Task brief
Reproduce every item below verbatim, keeping each line unchanged.

(Items excerpted from a collection)
•••
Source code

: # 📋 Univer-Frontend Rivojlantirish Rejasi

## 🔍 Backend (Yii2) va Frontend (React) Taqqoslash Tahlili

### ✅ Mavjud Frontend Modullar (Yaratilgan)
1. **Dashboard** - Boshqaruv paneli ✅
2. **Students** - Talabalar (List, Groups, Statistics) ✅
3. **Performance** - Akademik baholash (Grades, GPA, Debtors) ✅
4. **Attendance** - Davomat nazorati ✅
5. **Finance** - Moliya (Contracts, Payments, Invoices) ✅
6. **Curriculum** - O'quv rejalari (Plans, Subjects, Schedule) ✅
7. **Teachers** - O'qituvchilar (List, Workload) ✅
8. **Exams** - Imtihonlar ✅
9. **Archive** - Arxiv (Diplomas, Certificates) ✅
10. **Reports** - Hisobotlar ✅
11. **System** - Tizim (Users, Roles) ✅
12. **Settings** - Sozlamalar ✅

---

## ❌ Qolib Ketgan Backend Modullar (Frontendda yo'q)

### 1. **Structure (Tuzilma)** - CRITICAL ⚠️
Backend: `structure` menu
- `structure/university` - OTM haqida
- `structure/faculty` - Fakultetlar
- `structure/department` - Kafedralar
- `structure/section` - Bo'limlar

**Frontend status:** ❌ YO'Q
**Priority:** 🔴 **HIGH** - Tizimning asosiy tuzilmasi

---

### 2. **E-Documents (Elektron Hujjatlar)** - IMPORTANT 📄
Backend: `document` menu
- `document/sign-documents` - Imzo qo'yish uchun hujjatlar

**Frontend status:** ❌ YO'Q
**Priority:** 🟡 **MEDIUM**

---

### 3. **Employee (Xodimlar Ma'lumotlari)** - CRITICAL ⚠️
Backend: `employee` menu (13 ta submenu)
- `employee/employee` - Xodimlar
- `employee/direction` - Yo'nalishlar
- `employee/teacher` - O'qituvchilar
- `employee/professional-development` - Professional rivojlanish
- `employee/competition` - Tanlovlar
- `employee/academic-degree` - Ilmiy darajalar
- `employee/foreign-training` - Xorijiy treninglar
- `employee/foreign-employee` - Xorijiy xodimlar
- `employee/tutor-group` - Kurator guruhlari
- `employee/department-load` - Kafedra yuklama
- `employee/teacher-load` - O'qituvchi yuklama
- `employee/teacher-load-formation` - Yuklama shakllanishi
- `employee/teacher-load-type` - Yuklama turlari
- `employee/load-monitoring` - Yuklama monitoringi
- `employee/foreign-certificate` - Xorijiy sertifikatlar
•••
Answer to this problem
Source code

: # 📋 Univer-Frontend Rivojlantirish Rejasi

## 🔍 Backend (Yii2) va Frontend (React) Taqqoslash Tahlili

### ✅ Mavjud Frontend Modullar (Yaratilgan)
1. **Dashboard** - Boshqaruv paneli ✅
2. **Students** - Talabalar (List, Groups, Statistics) ✅
3. **Performance** - Akademik baholash (Grades, GPA, Debtors) ✅
4. **Attendance** - Davomat nazorati ✅
5. **Finance** - Moliya (Contracts, Payments, Invoices) ✅
6. **Curriculum** - O'quv rejalari (Plans, Subjects, Schedule) ✅
7. **Teachers** - O'qituvchilar (List, Workload) ✅
8. **Exams** - Imtihonlar ✅
9. **Archive** - Arxiv (Diplomas, Certificates) ✅
10. **Reports** - Hisobotlar ✅
11. **System** - Tizim (Users, Roles) ✅
12. **Settings** - Sozlamalar ✅

---

## ❌ Qolib Ketgan Backend Modullar (Frontendda yo'q)

### 1. **Structure (Tuzilma)** - CRITICAL ⚠️
Backend: `structure` menu
- `structure/university` - OTM haqida
- `structure/faculty` - Fakultetlar
- `structure/department` - Kafedralar
- `structure/section` - Bo'limlar

**Frontend status:** ❌ YO'Q
**Priority:** 🔴 **HIGH** - Tizimning asosiy tuzilmasi

---

### 2. **E-Documents (Elektron Hujjatlar)** - IMPORTANT 📄
Backend: `document` menu
- `document/sign-documents` - Imzo qo'yish uchun hujjatlar

**Frontend status:** ❌ YO'Q
**Priority:** 🟡 **MEDIUM**

---

### 3. **Employee (Xodimlar Ma'lumotlari)** - CRITICAL ⚠️
Backend: `employee` menu (13 ta submenu)
- `employee/employee` - Xodimlar
- `employee/direction` - Yo'nalishlar
- `employee/teacher` - O'qituvchilar
- `employee/professional-development` - Professional rivojlanish
- `employee/competition` - Tanlovlar
- `employee/academic-degree` - Ilmiy darajalar
- `employee/foreign-training` - Xorijiy treninglar
- `employee/foreign-employee` - Xorijiy xodimlar
- `employee/tutor-group` - Kurator guruhlari
- `employee/department-load` - Kafedra yuklama
- `employee/teacher-load` - O'qituvchi yuklama
- `employee/teacher-load-formation` - Yuklama shakllanishi
- `employee/teacher-load-type` - Yuklama turlari
- `employee/load-monitoring` - Yuklama monitoringi
- `employee/foreign-certificate` - Xorijiy sertifikatlar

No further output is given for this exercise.